◆ **EXERCISE PROMPT**: What is needed is the exact text of each line in the listing below from the one with "Id | Amount | |" up to and including the one with "e883d109c2528732c253f5 | + 1 her.xyz | ✔ |", and no pictures.

◆ **DATA SHOWN**:
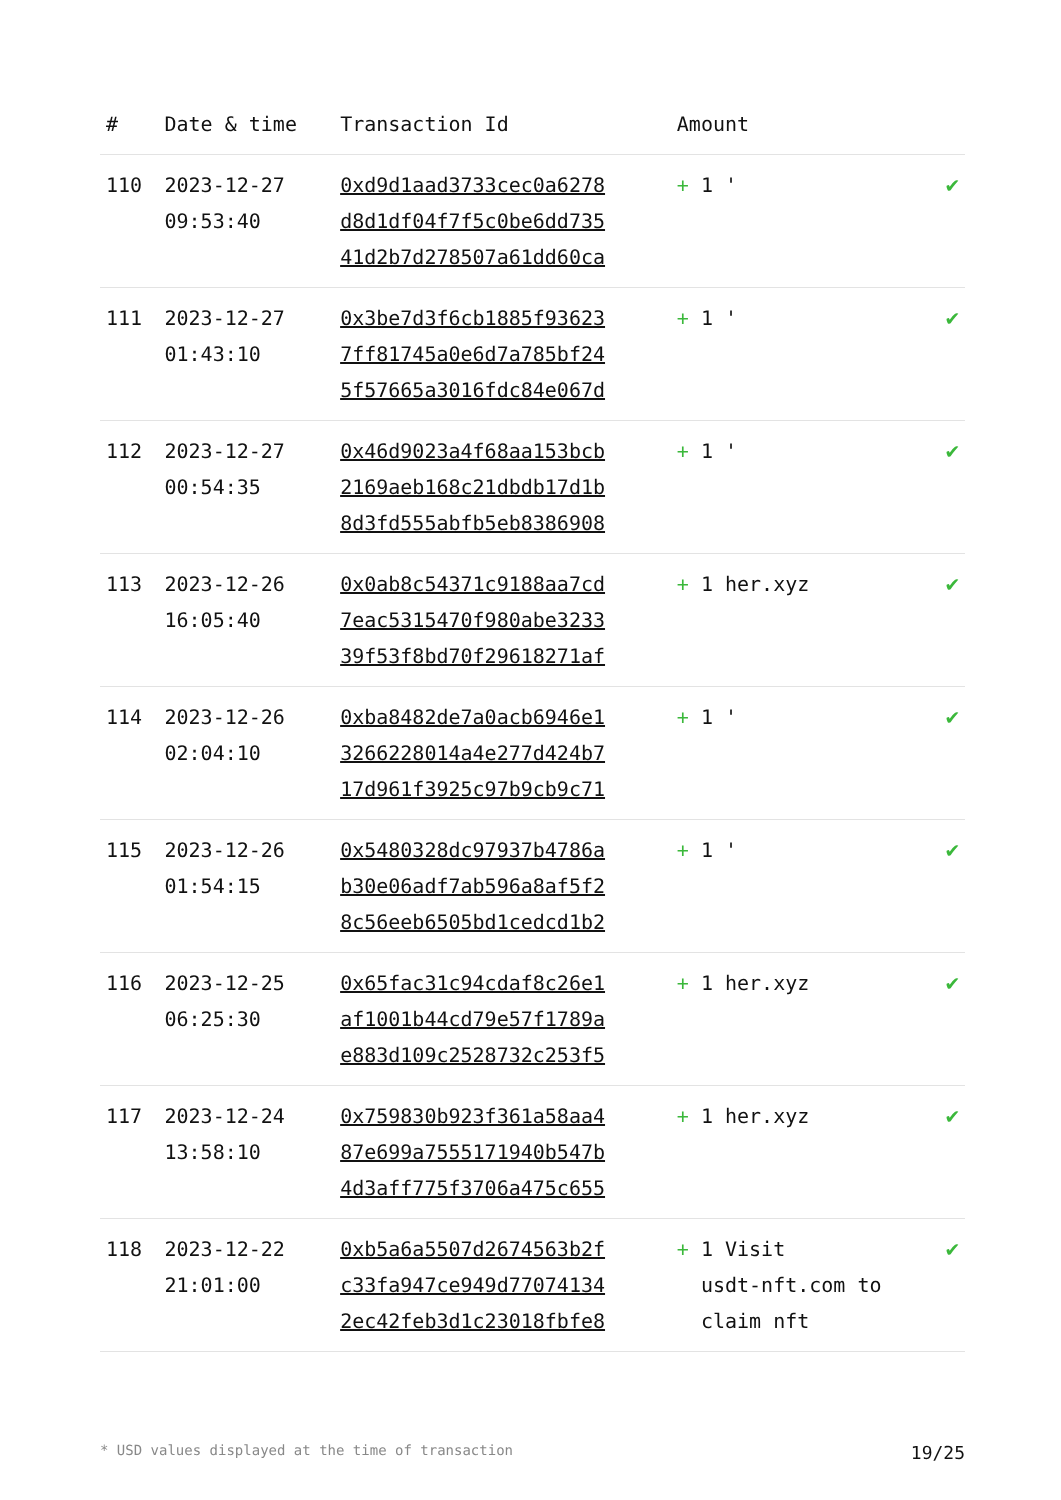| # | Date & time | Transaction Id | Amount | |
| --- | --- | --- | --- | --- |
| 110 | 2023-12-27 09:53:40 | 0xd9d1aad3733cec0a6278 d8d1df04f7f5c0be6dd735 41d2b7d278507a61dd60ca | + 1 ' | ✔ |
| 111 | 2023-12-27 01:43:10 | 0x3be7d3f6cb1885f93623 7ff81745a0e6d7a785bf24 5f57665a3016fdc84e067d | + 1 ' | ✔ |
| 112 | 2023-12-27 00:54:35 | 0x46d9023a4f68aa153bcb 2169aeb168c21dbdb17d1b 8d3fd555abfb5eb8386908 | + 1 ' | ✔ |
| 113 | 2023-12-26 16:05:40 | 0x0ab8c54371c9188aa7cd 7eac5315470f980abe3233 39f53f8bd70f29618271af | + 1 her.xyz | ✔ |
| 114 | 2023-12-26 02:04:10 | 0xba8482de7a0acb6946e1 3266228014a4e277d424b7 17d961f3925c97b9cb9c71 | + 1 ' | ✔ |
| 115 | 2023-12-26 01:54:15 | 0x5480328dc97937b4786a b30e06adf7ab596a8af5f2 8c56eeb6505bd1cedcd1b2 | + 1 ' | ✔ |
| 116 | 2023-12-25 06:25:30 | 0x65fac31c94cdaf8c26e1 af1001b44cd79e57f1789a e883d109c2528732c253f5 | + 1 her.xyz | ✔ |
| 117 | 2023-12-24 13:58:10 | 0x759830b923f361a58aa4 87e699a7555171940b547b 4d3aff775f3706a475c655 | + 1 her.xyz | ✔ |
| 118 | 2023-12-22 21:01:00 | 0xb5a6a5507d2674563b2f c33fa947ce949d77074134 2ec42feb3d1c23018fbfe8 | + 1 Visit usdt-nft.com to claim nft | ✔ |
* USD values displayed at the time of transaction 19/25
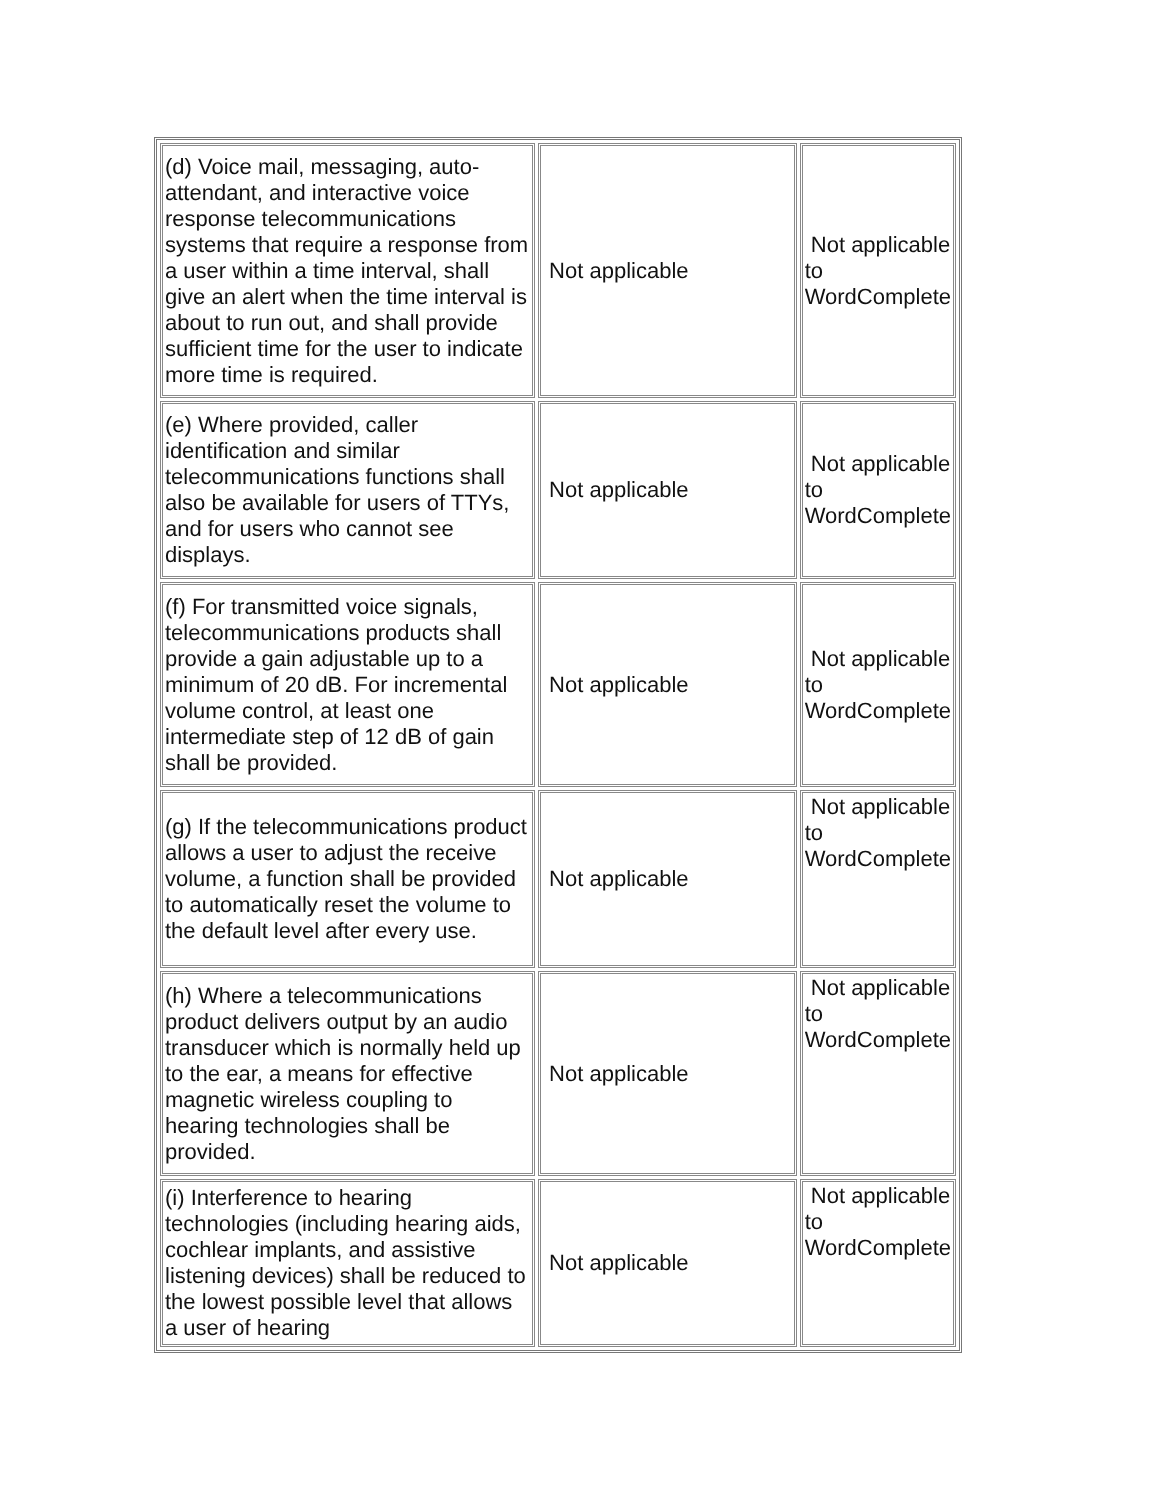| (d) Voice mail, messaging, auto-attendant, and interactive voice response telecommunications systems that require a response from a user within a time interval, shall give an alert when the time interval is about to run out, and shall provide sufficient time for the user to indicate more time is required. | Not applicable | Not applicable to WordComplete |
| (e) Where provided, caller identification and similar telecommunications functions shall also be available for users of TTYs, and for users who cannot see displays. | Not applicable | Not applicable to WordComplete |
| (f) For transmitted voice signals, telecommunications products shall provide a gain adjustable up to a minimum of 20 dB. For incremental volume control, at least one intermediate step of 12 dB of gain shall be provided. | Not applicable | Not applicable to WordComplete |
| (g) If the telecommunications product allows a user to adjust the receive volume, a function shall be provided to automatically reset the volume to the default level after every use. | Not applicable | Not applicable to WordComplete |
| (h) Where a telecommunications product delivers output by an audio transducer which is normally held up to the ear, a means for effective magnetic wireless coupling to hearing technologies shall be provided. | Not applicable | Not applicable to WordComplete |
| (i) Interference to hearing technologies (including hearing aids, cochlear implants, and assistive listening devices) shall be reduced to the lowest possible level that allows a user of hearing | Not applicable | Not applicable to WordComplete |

--

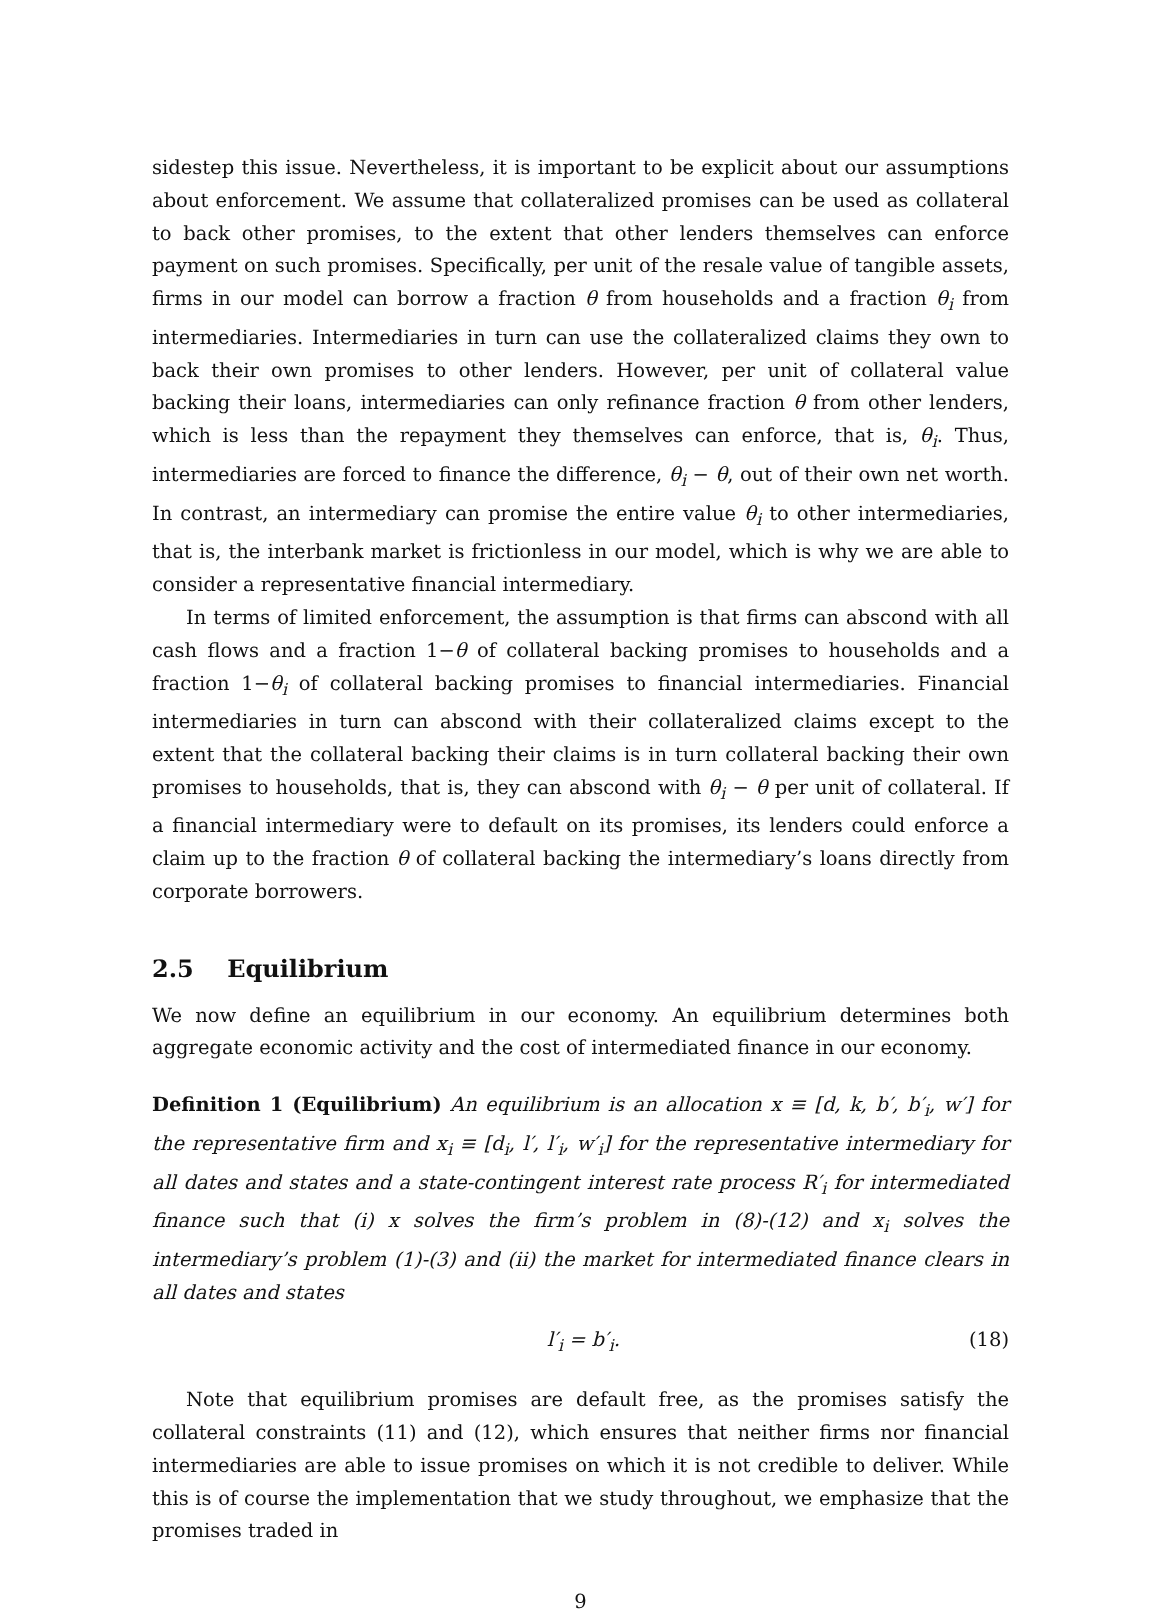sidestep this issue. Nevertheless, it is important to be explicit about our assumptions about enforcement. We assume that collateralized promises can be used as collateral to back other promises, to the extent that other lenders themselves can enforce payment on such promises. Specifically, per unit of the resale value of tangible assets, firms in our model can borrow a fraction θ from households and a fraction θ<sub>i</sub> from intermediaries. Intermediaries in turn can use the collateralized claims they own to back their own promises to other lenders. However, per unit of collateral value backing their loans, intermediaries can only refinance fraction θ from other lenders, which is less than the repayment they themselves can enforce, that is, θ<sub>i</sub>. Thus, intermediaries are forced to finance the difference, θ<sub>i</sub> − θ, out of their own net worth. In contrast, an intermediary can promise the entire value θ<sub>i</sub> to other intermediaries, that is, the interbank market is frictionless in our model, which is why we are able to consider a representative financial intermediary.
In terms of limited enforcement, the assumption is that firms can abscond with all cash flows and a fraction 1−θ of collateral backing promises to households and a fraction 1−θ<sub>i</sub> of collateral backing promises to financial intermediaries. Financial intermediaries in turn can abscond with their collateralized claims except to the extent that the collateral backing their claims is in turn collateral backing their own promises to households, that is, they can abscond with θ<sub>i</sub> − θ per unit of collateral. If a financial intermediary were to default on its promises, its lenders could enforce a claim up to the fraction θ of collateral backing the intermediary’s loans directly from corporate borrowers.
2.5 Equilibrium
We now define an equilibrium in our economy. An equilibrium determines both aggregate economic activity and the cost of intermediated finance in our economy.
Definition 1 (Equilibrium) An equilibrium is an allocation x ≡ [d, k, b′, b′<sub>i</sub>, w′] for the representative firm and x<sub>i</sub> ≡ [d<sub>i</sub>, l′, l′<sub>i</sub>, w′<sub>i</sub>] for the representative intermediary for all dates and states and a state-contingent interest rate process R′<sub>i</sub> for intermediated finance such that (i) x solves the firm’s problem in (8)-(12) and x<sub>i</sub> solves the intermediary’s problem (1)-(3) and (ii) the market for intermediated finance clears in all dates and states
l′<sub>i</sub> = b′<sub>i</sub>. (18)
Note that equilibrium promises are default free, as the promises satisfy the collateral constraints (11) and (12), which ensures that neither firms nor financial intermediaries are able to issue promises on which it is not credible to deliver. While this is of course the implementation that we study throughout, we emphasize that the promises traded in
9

◆ **ANSWER BOX**:
| # | Date & time | Transaction Id | Amount | |
| --- | --- | --- | --- | --- |
| 110 | 2023-12-27 09:53:40 | 0xd9d1aad3733cec0a6278 d8d1df04f7f5c0be6dd735 41d2b7d278507a61dd60ca | + 1 ' | ✔ |
| 111 | 2023-12-27 01:43:10 | 0x3be7d3f6cb1885f93623 7ff81745a0e6d7a785bf24 5f57665a3016fdc84e067d | + 1 ' | ✔ |
| 112 | 2023-12-27 00:54:35 | 0x46d9023a4f68aa153bcb 2169aeb168c21dbdb17d1b 8d3fd555abfb5eb8386908 | + 1 ' | ✔ |
| 113 | 2023-12-26 16:05:40 | 0x0ab8c54371c9188aa7cd 7eac5315470f980abe3233 39f53f8bd70f29618271af | + 1 her.xyz | ✔ |
| 114 | 2023-12-26 02:04:10 | 0xba8482de7a0acb6946e1 3266228014a4e277d424b7 17d961f3925c97b9cb9c71 | + 1 ' | ✔ |
| 115 | 2023-12-26 01:54:15 | 0x5480328dc97937b4786a b30e06adf7ab596a8af5f2 8c56eeb6505bd1cedcd1b2 | + 1 ' | ✔ |
| 116 | 2023-12-25 06:25:30 | 0x65fac31c94cdaf8c26e1 af1001b44cd79e57f1789a e883d109c2528732c253f5 | + 1 her.xyz | ✔ |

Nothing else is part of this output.